* _ACTIVITY_
State how many lines of the data below contain the string "Which", counting only matches with the same capitalization. Reply with the number alone.

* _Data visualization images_

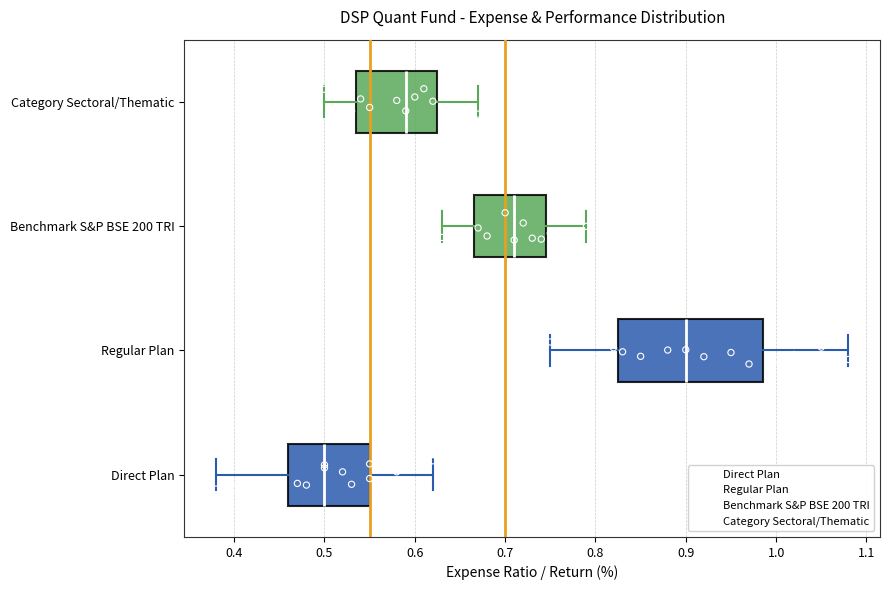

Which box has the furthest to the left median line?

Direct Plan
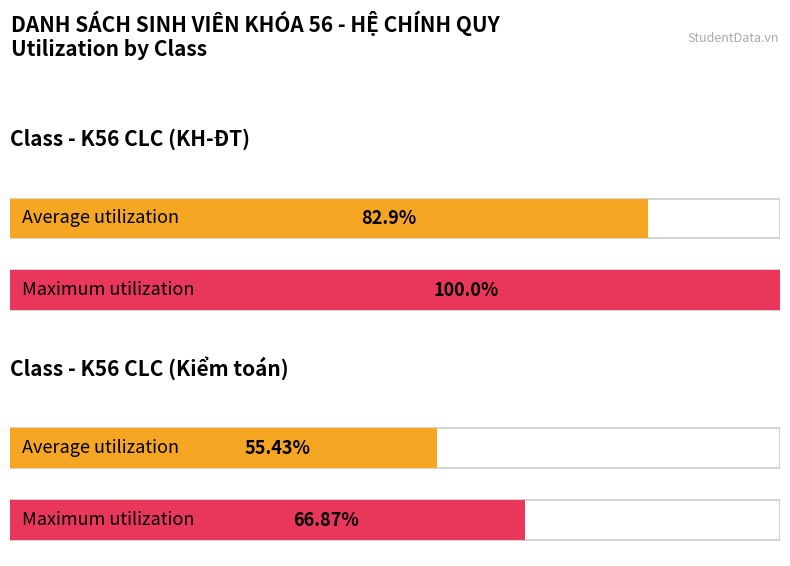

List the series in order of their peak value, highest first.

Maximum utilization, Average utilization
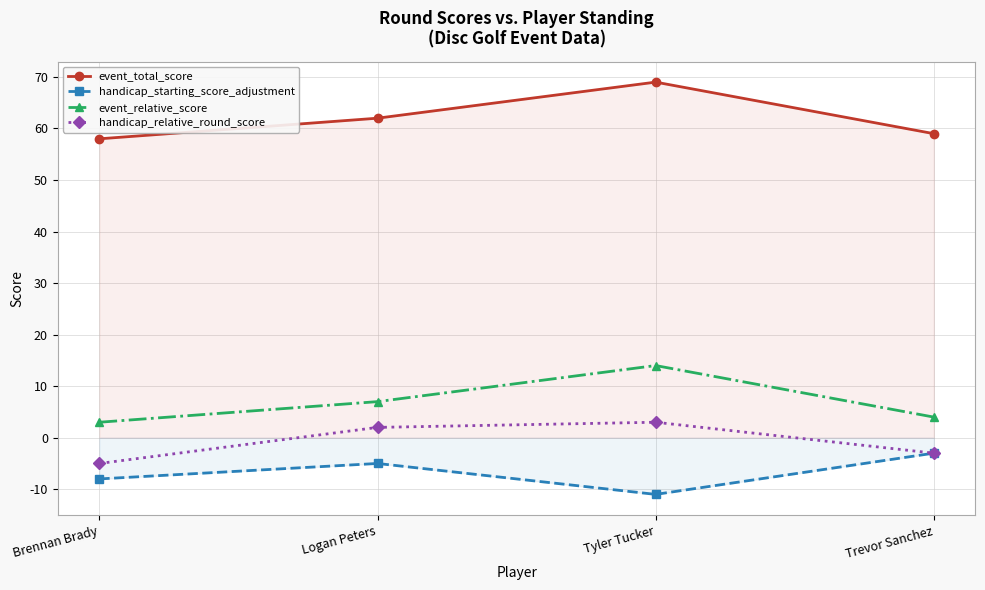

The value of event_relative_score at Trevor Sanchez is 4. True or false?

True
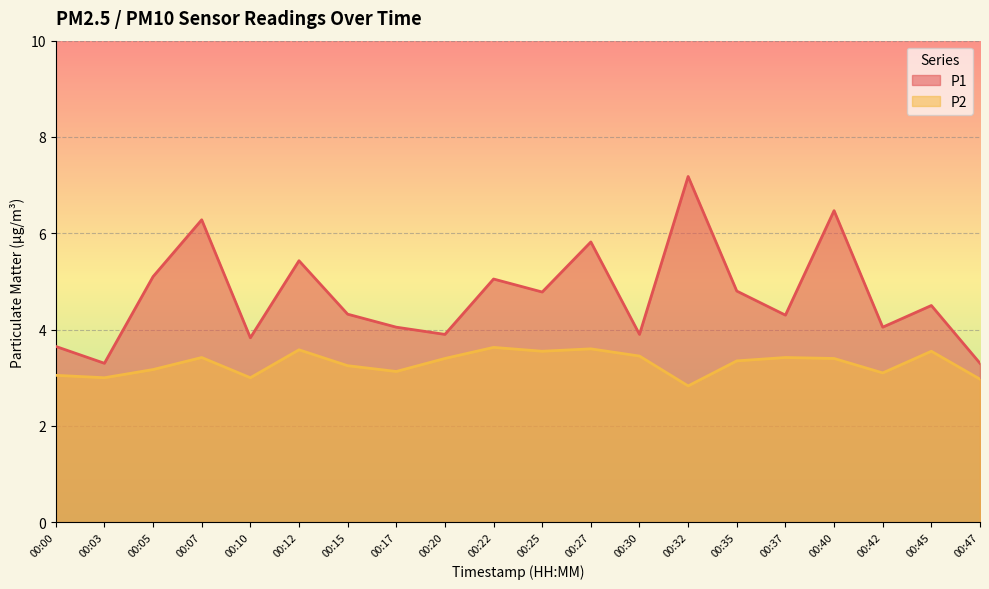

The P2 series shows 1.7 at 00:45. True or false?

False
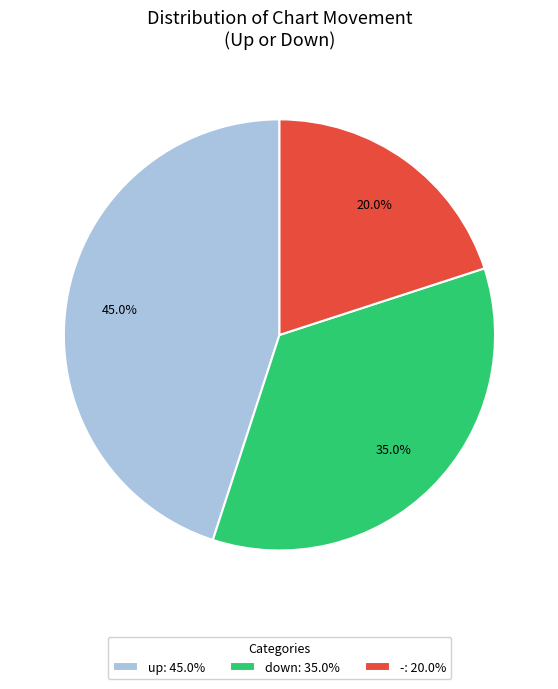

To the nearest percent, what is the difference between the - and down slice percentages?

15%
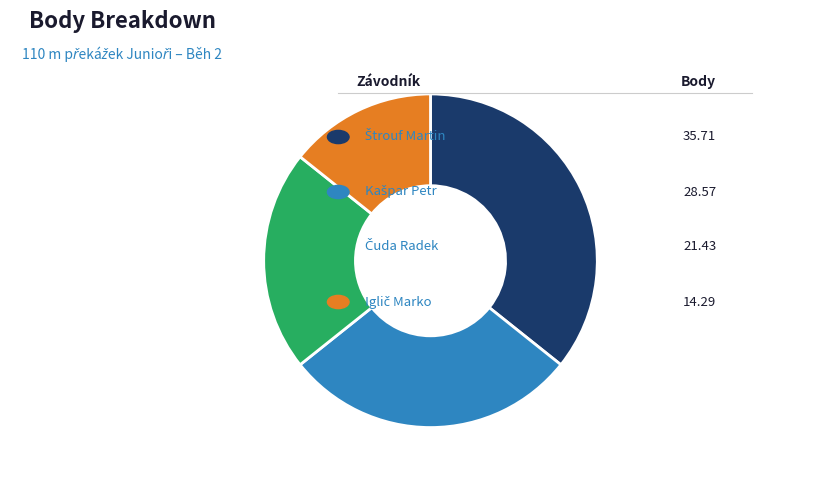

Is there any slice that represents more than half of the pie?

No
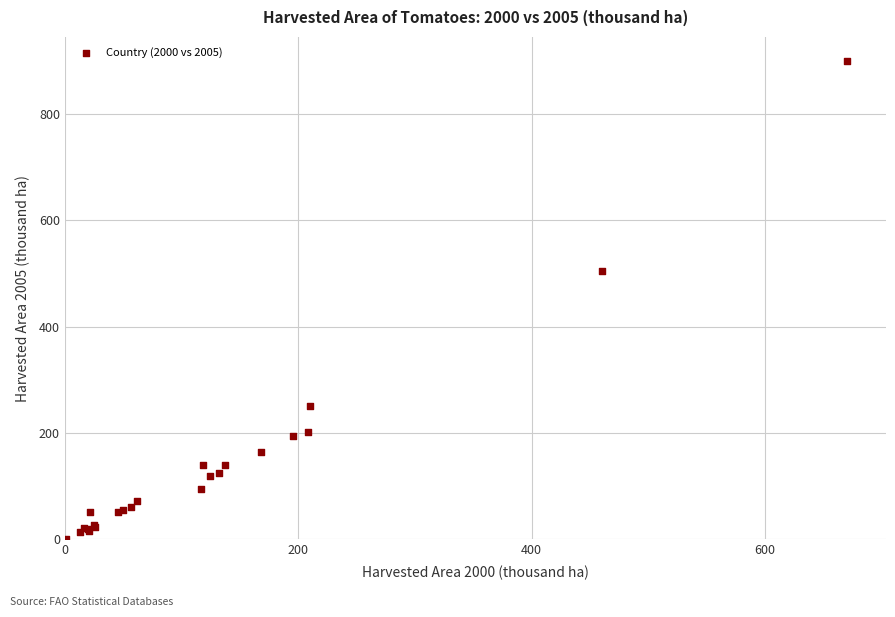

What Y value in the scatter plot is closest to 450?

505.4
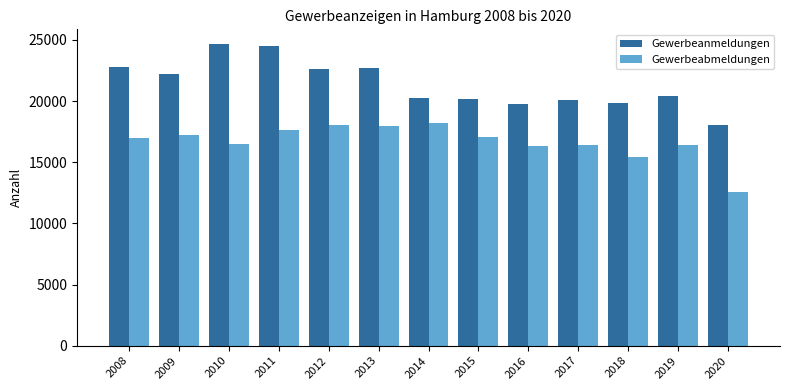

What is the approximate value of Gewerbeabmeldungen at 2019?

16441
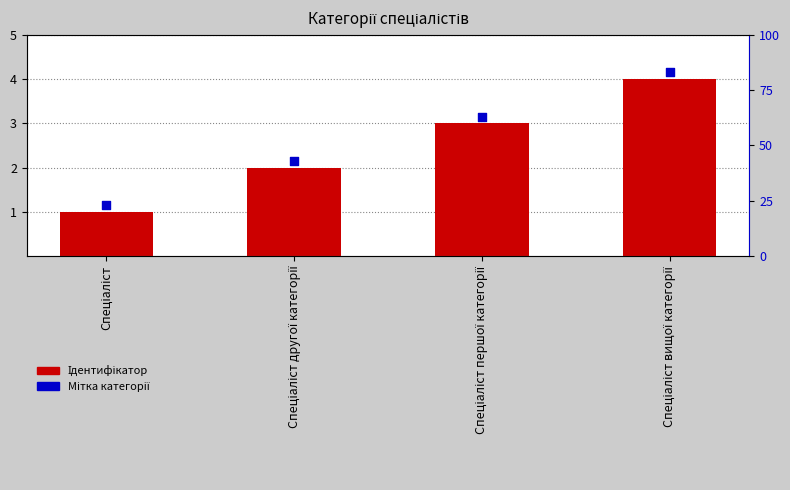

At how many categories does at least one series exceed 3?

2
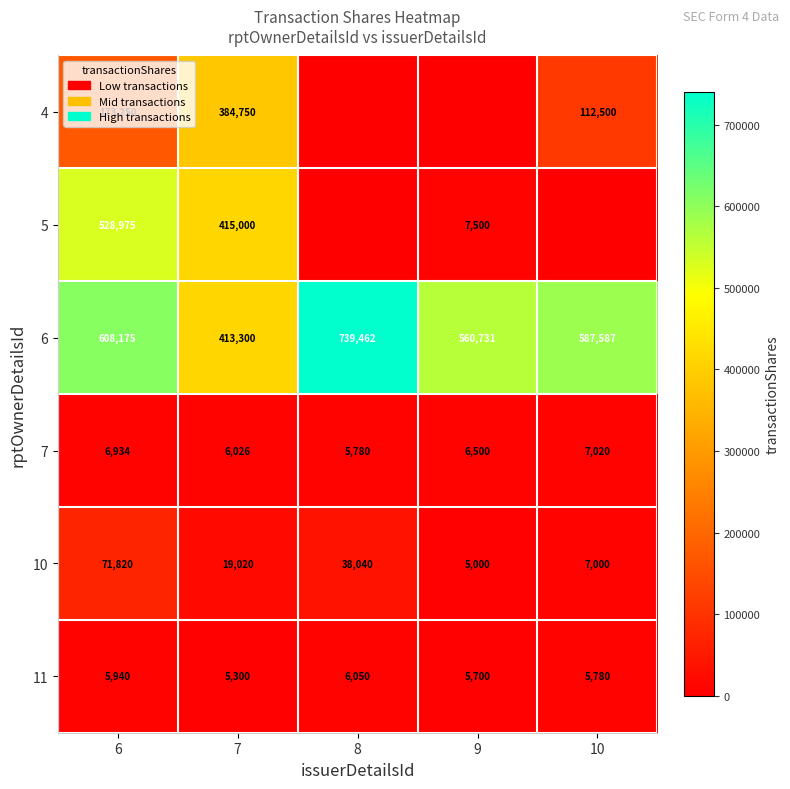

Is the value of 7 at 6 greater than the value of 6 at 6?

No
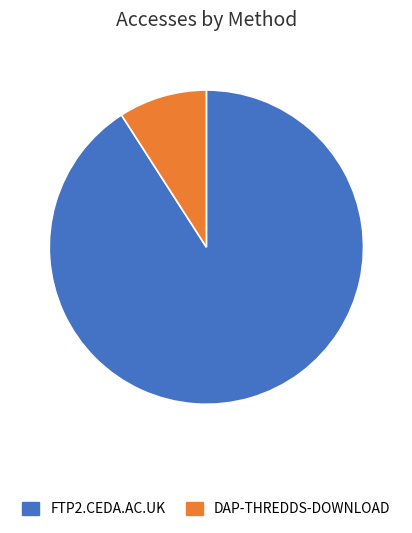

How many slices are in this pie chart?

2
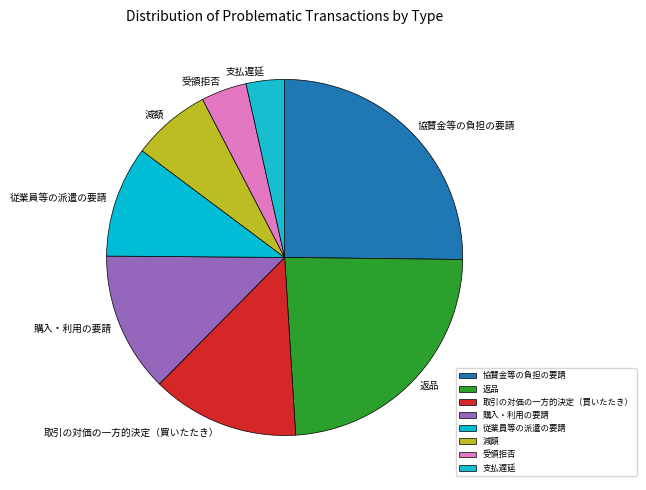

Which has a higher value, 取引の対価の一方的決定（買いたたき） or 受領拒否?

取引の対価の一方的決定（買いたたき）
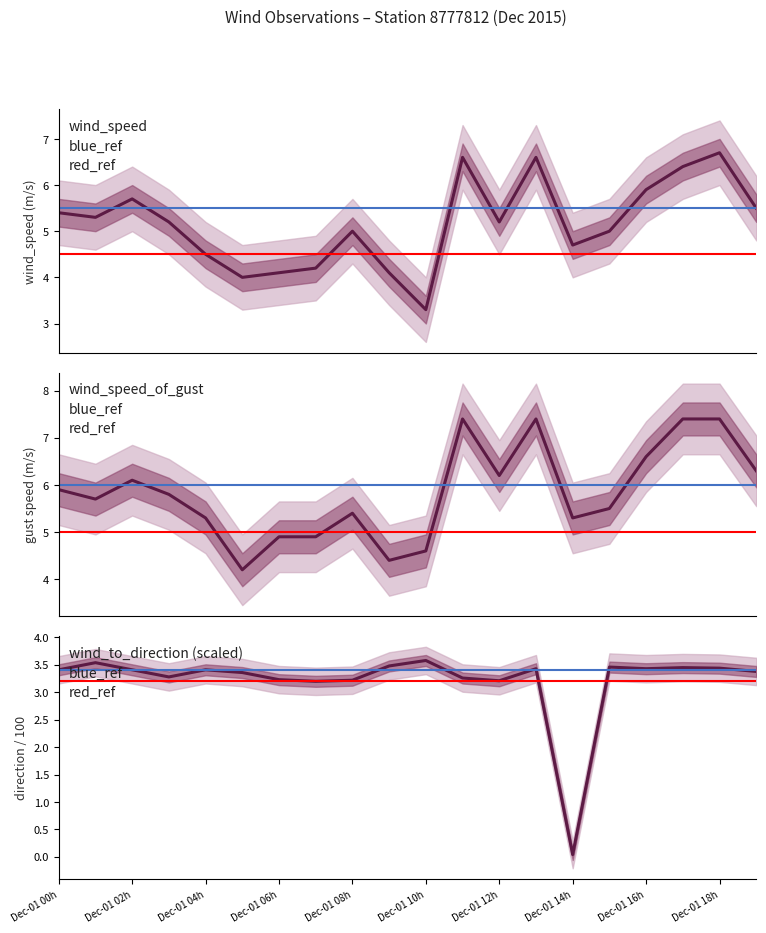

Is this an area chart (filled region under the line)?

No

* _RESPONSE AREA_
2